**INSTRUCTIONS TO FOLLOW**: Exactly as they appear, copy the lines from the start of the entries below to the line containing "magnification brightfield microscopy", both ends included.

[Stored data entries]
--------------------------------------------------

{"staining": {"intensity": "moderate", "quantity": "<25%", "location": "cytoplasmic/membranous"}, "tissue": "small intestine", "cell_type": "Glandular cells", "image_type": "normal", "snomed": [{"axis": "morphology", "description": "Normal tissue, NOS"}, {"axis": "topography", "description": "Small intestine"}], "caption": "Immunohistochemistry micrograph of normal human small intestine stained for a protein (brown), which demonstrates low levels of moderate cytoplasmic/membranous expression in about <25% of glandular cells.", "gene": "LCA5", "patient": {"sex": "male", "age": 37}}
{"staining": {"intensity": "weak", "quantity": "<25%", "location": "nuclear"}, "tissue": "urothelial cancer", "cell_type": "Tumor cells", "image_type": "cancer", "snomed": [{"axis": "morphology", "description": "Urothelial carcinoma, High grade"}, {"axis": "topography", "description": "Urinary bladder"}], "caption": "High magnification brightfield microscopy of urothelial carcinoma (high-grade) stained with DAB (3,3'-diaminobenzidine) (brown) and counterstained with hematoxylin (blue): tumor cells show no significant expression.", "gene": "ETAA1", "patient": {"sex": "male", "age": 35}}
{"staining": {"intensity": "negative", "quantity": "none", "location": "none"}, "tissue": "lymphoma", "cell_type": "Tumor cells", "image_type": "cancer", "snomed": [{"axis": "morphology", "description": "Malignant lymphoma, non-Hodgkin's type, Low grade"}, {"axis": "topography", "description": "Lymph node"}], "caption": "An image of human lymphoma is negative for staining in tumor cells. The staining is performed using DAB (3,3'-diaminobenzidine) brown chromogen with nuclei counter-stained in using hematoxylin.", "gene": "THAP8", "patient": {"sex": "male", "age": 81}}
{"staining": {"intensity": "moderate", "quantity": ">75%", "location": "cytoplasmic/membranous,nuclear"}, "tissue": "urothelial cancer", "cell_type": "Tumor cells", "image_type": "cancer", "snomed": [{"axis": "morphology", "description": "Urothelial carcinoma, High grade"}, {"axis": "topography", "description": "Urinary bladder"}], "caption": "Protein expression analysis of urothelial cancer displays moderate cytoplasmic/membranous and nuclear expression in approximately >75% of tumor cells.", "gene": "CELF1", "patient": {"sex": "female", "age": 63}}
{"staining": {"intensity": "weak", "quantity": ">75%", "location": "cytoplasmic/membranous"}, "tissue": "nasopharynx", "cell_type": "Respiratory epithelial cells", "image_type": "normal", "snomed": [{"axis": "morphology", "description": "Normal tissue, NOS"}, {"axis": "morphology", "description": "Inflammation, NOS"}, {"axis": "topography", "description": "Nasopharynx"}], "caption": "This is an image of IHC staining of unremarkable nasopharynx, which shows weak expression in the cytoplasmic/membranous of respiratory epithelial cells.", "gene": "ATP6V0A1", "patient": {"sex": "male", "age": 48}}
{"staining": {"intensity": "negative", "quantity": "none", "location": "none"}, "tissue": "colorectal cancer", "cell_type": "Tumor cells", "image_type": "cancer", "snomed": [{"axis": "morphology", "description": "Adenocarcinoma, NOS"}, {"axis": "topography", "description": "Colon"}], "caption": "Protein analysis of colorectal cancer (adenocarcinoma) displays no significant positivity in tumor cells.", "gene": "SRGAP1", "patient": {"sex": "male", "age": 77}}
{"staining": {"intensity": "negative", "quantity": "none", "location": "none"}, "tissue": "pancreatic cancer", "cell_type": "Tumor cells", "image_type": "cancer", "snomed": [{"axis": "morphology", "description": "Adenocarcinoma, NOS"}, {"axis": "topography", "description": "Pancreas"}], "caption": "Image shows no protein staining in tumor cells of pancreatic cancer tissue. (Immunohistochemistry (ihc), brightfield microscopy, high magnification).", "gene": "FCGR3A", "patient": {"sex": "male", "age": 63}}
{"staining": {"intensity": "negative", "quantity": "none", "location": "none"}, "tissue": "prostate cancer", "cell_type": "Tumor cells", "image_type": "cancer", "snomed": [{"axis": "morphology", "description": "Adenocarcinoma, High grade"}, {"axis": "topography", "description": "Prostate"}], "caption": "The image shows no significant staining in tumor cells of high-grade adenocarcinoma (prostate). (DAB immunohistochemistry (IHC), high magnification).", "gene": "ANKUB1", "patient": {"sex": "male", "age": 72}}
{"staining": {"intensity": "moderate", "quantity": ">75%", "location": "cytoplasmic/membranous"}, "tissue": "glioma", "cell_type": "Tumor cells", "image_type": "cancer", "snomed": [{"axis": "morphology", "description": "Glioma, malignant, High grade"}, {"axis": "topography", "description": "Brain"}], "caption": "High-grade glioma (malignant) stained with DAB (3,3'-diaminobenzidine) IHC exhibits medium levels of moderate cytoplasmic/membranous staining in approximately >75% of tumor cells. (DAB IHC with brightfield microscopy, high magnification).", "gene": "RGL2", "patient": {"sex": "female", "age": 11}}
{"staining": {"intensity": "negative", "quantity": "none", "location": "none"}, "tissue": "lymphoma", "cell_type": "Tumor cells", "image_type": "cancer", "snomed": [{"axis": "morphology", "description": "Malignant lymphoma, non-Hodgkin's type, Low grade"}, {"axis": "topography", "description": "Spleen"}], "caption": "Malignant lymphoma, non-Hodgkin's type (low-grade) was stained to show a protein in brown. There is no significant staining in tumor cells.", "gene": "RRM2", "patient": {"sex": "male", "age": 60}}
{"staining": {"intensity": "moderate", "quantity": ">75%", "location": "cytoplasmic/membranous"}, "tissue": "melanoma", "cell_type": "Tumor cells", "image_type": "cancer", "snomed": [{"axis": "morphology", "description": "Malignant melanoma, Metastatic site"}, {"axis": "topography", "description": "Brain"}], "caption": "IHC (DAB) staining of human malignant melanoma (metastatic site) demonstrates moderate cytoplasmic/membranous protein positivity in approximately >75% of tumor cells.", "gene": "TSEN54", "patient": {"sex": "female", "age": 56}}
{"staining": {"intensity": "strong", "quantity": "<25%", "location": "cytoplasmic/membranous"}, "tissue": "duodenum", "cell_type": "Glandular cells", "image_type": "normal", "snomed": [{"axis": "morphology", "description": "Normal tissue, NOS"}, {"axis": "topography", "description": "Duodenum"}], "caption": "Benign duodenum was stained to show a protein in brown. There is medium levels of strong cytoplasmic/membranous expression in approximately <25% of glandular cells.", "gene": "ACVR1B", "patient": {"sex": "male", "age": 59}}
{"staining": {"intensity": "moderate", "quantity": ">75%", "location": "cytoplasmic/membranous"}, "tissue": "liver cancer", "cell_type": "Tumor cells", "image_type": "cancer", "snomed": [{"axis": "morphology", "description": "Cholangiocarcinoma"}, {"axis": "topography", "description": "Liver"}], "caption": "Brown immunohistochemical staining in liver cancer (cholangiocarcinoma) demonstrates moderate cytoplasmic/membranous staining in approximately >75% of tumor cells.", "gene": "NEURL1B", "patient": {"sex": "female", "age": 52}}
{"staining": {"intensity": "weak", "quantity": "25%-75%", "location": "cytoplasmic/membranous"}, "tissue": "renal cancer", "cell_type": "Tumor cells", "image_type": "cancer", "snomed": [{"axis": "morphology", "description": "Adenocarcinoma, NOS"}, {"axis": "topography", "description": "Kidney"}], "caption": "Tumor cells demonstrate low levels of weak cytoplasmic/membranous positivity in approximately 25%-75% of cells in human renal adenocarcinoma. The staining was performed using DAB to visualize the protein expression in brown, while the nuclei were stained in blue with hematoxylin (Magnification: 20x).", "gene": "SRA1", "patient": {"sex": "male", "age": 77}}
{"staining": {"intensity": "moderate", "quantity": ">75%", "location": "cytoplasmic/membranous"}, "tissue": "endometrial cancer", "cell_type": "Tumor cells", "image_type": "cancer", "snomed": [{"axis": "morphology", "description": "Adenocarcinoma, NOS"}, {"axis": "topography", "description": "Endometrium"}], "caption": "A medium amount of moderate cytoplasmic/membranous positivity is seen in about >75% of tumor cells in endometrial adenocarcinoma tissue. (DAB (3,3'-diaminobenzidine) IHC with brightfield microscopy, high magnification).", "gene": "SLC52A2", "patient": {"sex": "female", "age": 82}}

--------------------------------------------------

**WRITTEN SOLUTION**:
{"staining": {"intensity": "moderate", "quantity": "<25%", "location": "cytoplasmic/membranous"}, "tissue": "small intestine", "cell_type": "Glandular cells", "image_type": "normal", "snomed": [{"axis": "morphology", "description": "Normal tissue, NOS"}, {"axis": "topography", "description": "Small intestine"}], "caption": "Immunohistochemistry micrograph of normal human small intestine stained for a protein (brown), which demonstrates low levels of moderate cytoplasmic/membranous expression in about <25% of glandular cells.", "gene": "LCA5", "patient": {"sex": "male", "age": 37}}
{"staining": {"intensity": "weak", "quantity": "<25%", "location": "nuclear"}, "tissue": "urothelial cancer", "cell_type": "Tumor cells", "image_type": "cancer", "snomed": [{"axis": "morphology", "description": "Urothelial carcinoma, High grade"}, {"axis": "topography", "description": "Urinary bladder"}], "caption": "High magnification brightfield microscopy of urothelial carcinoma (high-grade) stained with DAB (3,3'-diaminobenzidine) (brown) and counterstained with hematoxylin (blue): tumor cells show no significant expression.", "gene": "ETAA1", "patient": {"sex": "male", "age": 35}}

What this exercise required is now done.